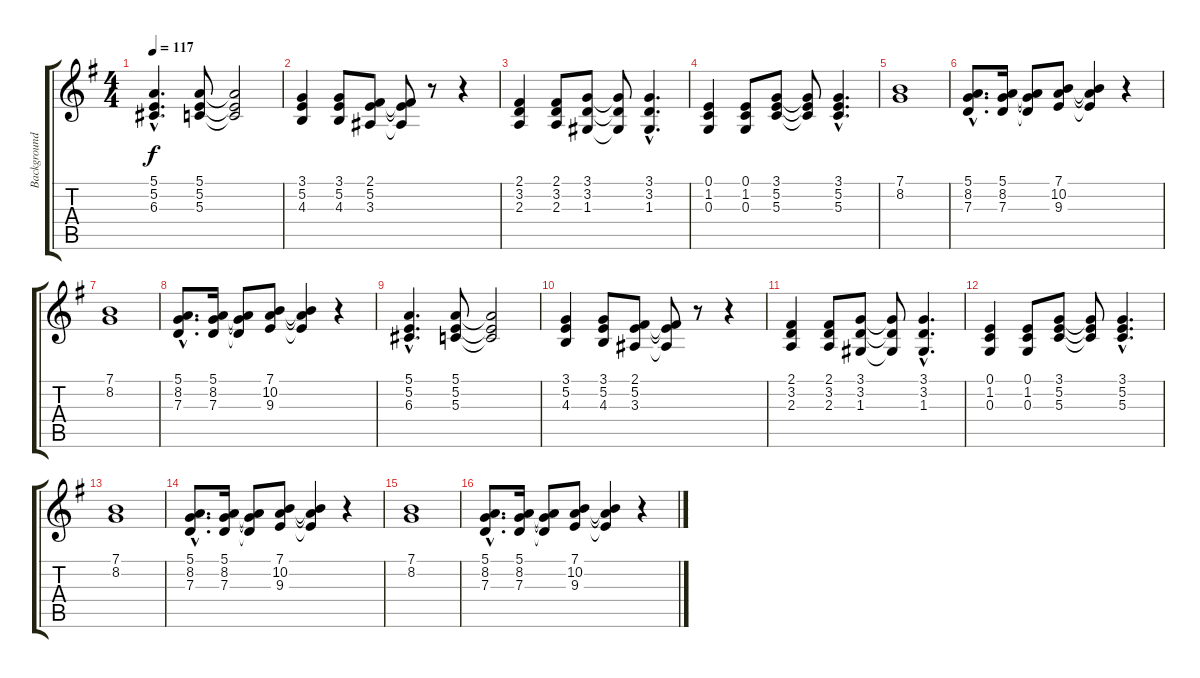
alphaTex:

\track ("Background vocal" "Background") {instrument tenorsax}
\staff {score tabs}
\tuning (E4 B3 G3 D3 A2 E2) {hide}
\ts (4 4)
\tempo 117
\clef g2
\ks g
(5.1{hac} 5.2{hac} 6.3{hac}).4{d dy f} (5.1 5.2 5.3).8 (5.1{t} 5.2{t} 5.3{t}).2 |
(3.1 5.2 4.3).4 (3.1 5.2 4.3).8 (2.1 5.2 3.3).8 (2.1{t} 5.2{t} 3.3{t}).8 r.8 r.4 |
(2.1 3.2 2.3).4 (2.1 3.2 2.3).8 (3.1 3.2 1.3).8 (3.1{t} 3.2{t} 1.3{t}).8 (3.1{hac} 3.2{hac} 1.3{hac}).4{d} |
(0.1 1.2 0.3).4 (0.1 1.2 0.3).8 (3.1 5.2 5.3).8 (3.1{t} 5.2{t} 5.3{t}).8 (3.1{hac} 5.2{hac} 5.3{hac}).4{d} |
(7.1 8.2).1 |
(5.1{hac} 8.2{hac} 7.3{hac}).8{d} (5.1 8.2 7.3).16 (5.1{t} 8.2{t} 7.3{t}).8 (7.1 10.2 9.3).8 (7.1{t} 10.2{t} 9.3{t}).4 r.4 |
(7.1 8.2).1 |
(5.1{hac} 8.2{hac} 7.3{hac}).8{d} (5.1 8.2 7.3).16 (5.1{t} 8.2{t} 7.3{t}).8 (7.1 10.2 9.3).8 (7.1{t} 10.2{t} 9.3{t}).4 r.4 |
(5.1{hac} 5.2{hac} 6.3{hac}).4{d} (5.1 5.2 5.3).8 (5.1{t} 5.2{t} 5.3{t}).2 |
(3.1 5.2 4.3).4 (3.1 5.2 4.3).8 (2.1 5.2 3.3).8 (2.1{t} 5.2{t} 3.3{t}).8 r.8 r.4 |
(2.1 3.2 2.3).4 (2.1 3.2 2.3).8 (3.1 3.2 1.3).8 (3.1{t} 3.2{t} 1.3{t}).8 (3.1{hac} 3.2{hac} 1.3{hac}).4{d} |
(0.1 1.2 0.3).4 (0.1 1.2 0.3).8 (3.1 5.2 5.3).8 (3.1{t} 5.2{t} 5.3{t}).8 (3.1{hac} 5.2{hac} 5.3{hac}).4{d} |
(7.1 8.2).1 |
(5.1{hac} 8.2{hac} 7.3{hac}).8{d} (5.1 8.2 7.3).16 (5.1{t} 8.2{t} 7.3{t}).8 (7.1 10.2 9.3).8 (7.1{t} 10.2{t} 9.3{t}).4 r.4 |
(7.1 8.2).1 |
(5.1{hac} 8.2{hac} 7.3{hac}).8{d} (5.1 8.2 7.3).16 (5.1{t} 8.2{t} 7.3{t}).8 (7.1 10.2 9.3).8 (7.1{t} 10.2{t} 9.3{t}).4 r.4
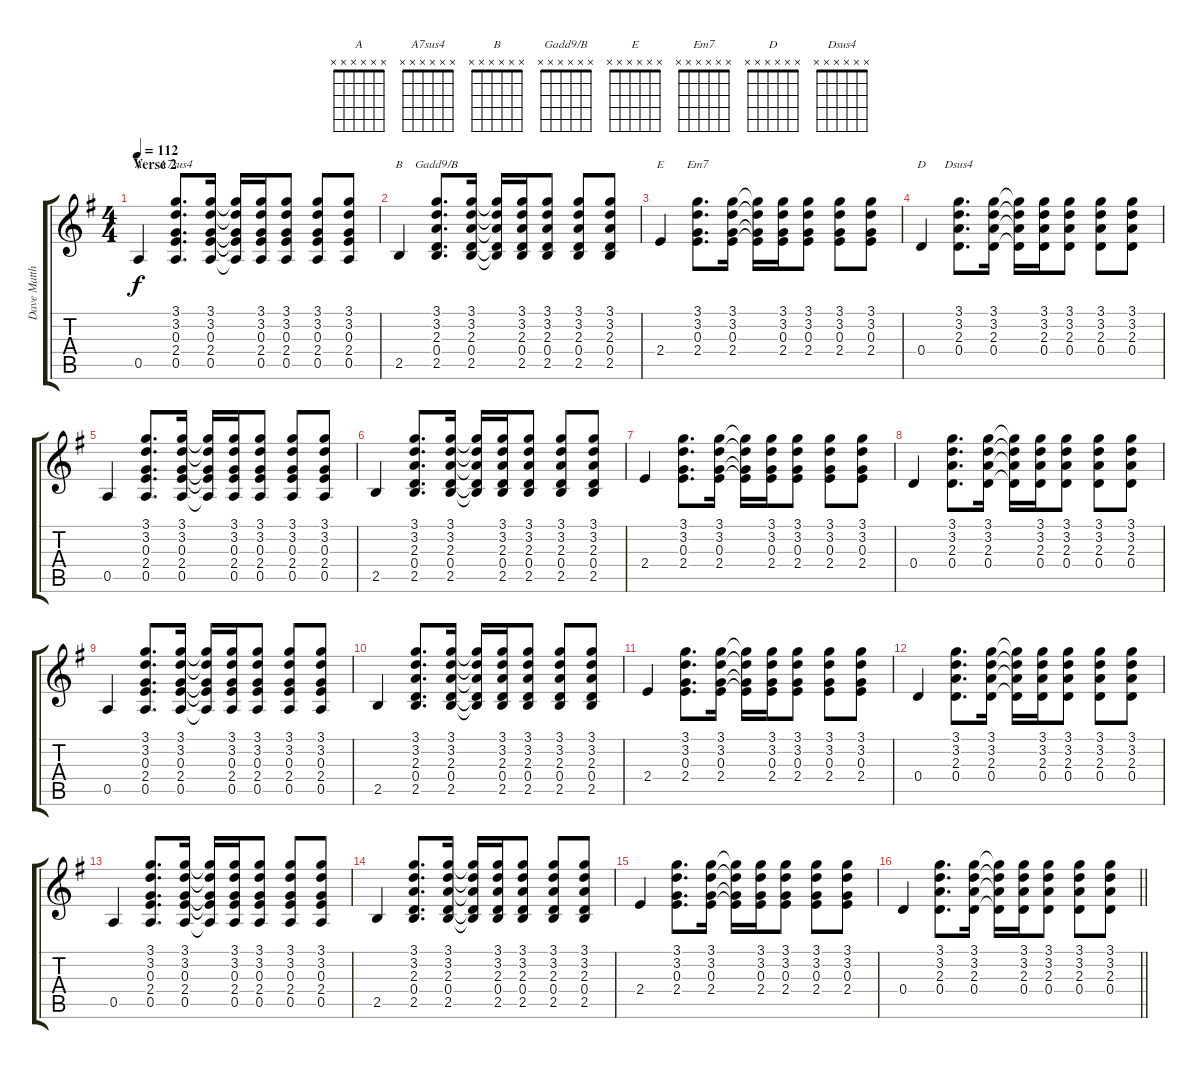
\track ("Dave Matthews" "Dave Matth") {instrument acousticguitarsteel}
\staff {score tabs}
\tuning (E4 B3 G3 D3 A2 E2) {hide}
\chord ("A" x x x x x x)
\chord ("A7sus4" x x x x x x)
\chord ("B" x x x x x x)
\chord ("Gadd9/B" x x x x x x)
\chord ("E" x x x x x x)
\chord ("Em7" x x x x x x)
\chord ("D" x x x x x x)
\chord ("Dsus4" x x x x x x)
\ts (4 4)
\section ("" "Verse 2")
\tempo 112
\clef g2
\ks eminor
0.5.4{ch "A" dy f} (3.1 3.2 0.3 2.4 0.5).8{d ch "A7sus4"} (3.1 3.2 0.3 2.4 0.5).16 (3.1{t} 3.2{t} 0.3{t} 2.4{t} 0.5{t}).16 (3.1 3.2 0.3 2.4 0.5).16 (3.1 3.2 0.3 2.4 0.5).8 (3.1 3.2 0.3 2.4 0.5).8 (3.1 3.2 0.3 2.4 0.5).8 |
2.5.4{ch "B"} (3.1 3.2 2.3 0.4 2.5).8{d ch "Gadd9/B"} (3.1 3.2 2.3 0.4 2.5).16 (3.1{t} 3.2{t} 2.3{t} 0.4{t} 2.5{t}).16 (3.1 3.2 2.3 0.4 2.5).16 (3.1 3.2 2.3 0.4 2.5).8 (3.1 3.2 2.3 0.4 2.5).8 (3.1 3.2 2.3 0.4 2.5).8 |
2.4.4{ch "E"} (3.1 3.2 0.3 2.4).8{d ch "Em7"} (3.1 3.2 0.3 2.4).16 (3.1{t} 3.2{t} 0.3{t} 2.4{t}).16 (3.1 3.2 0.3 2.4).16 (3.1 3.2 0.3 2.4).8 (3.1 3.2 0.3 2.4).8 (3.1 3.2 0.3 2.4).8 |
0.4.4{ch "D"} (3.1 3.2 2.3 0.4).8{d ch "Dsus4"} (3.1 3.2 2.3 0.4).16 (3.1{t} 3.2{t} 2.3{t} 0.4{t}).16 (3.1 3.2 2.3 0.4).16 (3.1 3.2 2.3 0.4).8 (3.1 3.2 2.3 0.4).8 (3.1 3.2 2.3 0.4).8 |
0.5.4 (3.1 3.2 0.3 2.4 0.5).8{d} (3.1 3.2 0.3 2.4 0.5).16 (3.1{t} 3.2{t} 0.3{t} 2.4{t} 0.5{t}).16 (3.1 3.2 0.3 2.4 0.5).16 (3.1 3.2 0.3 2.4 0.5).8 (3.1 3.2 0.3 2.4 0.5).8 (3.1 3.2 0.3 2.4 0.5).8 |
2.5.4 (3.1 3.2 2.3 0.4 2.5).8{d} (3.1 3.2 2.3 0.4 2.5).16 (3.1{t} 3.2{t} 2.3{t} 0.4{t} 2.5{t}).16 (3.1 3.2 2.3 0.4 2.5).16 (3.1 3.2 2.3 0.4 2.5).8 (3.1 3.2 2.3 0.4 2.5).8 (3.1 3.2 2.3 0.4 2.5).8 |
2.4.4 (3.1 3.2 0.3 2.4).8{d} (3.1 3.2 0.3 2.4).16 (3.1{t} 3.2{t} 0.3{t} 2.4{t}).16 (3.1 3.2 0.3 2.4).16 (3.1 3.2 0.3 2.4).8 (3.1 3.2 0.3 2.4).8 (3.1 3.2 0.3 2.4).8 |
0.4.4 (3.1 3.2 2.3 0.4).8{d} (3.1 3.2 2.3 0.4).16 (3.1{t} 3.2{t} 2.3{t} 0.4{t}).16 (3.1 3.2 2.3 0.4).16 (3.1 3.2 2.3 0.4).8 (3.1 3.2 2.3 0.4).8 (3.1 3.2 2.3 0.4).8 |
0.5.4 (3.1 3.2 0.3 2.4 0.5).8{d} (3.1 3.2 0.3 2.4 0.5).16 (3.1{t} 3.2{t} 0.3{t} 2.4{t} 0.5{t}).16 (3.1 3.2 0.3 2.4 0.5).16 (3.1 3.2 0.3 2.4 0.5).8 (3.1 3.2 0.3 2.4 0.5).8 (3.1 3.2 0.3 2.4 0.5).8 |
2.5.4 (3.1 3.2 2.3 0.4 2.5).8{d} (3.1 3.2 2.3 0.4 2.5).16 (3.1{t} 3.2{t} 2.3{t} 0.4{t} 2.5{t}).16 (3.1 3.2 2.3 0.4 2.5).16 (3.1 3.2 2.3 0.4 2.5).8 (3.1 3.2 2.3 0.4 2.5).8 (3.1 3.2 2.3 0.4 2.5).8 |
2.4.4 (3.1 3.2 0.3 2.4).8{d} (3.1 3.2 0.3 2.4).16 (3.1{t} 3.2{t} 0.3{t} 2.4{t}).16 (3.1 3.2 0.3 2.4).16 (3.1 3.2 0.3 2.4).8 (3.1 3.2 0.3 2.4).8 (3.1 3.2 0.3 2.4).8 |
0.4.4 (3.1 3.2 2.3 0.4).8{d} (3.1 3.2 2.3 0.4).16 (3.1{t} 3.2{t} 2.3{t} 0.4{t}).16 (3.1 3.2 2.3 0.4).16 (3.1 3.2 2.3 0.4).8 (3.1 3.2 2.3 0.4).8 (3.1 3.2 2.3 0.4).8 |
0.5.4 (3.1 3.2 0.3 2.4 0.5).8{d} (3.1 3.2 0.3 2.4 0.5).16 (3.1{t} 3.2{t} 0.3{t} 2.4{t} 0.5{t}).16 (3.1 3.2 0.3 2.4 0.5).16 (3.1 3.2 0.3 2.4 0.5).8 (3.1 3.2 0.3 2.4 0.5).8 (3.1 3.2 0.3 2.4 0.5).8 |
2.5.4 (3.1 3.2 2.3 0.4 2.5).8{d} (3.1 3.2 2.3 0.4 2.5).16 (3.1{t} 3.2{t} 2.3{t} 0.4{t} 2.5{t}).16 (3.1 3.2 2.3 0.4 2.5).16 (3.1 3.2 2.3 0.4 2.5).8 (3.1 3.2 2.3 0.4 2.5).8 (3.1 3.2 2.3 0.4 2.5).8 |
2.4.4 (3.1 3.2 0.3 2.4).8{d} (3.1 3.2 0.3 2.4).16 (3.1{t} 3.2{t} 0.3{t} 2.4{t}).16 (3.1 3.2 0.3 2.4).16 (3.1 3.2 0.3 2.4).8 (3.1 3.2 0.3 2.4).8 (3.1 3.2 0.3 2.4).8 |
\barLineRight lightlight
0.4.4 (3.1 3.2 2.3 0.4).8{d} (3.1 3.2 2.3 0.4).16 (3.1{t} 3.2{t} 2.3{t} 0.4{t}).16 (3.1 3.2 2.3 0.4).16 (3.1 3.2 2.3 0.4).8 (3.1 3.2 2.3 0.4).8 (3.1 3.2 2.3 0.4).8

Your task:
Return every line of the entries above that contains the string "track". Case counts, so a line matches only if its capital and lowercase letters are the same as in the string.

Completed task:
\track ("Background vocal" "Background") {instrument tenorsax}
\track ("Dave Matthews" "Dave Matth") {instrument acousticguitarsteel}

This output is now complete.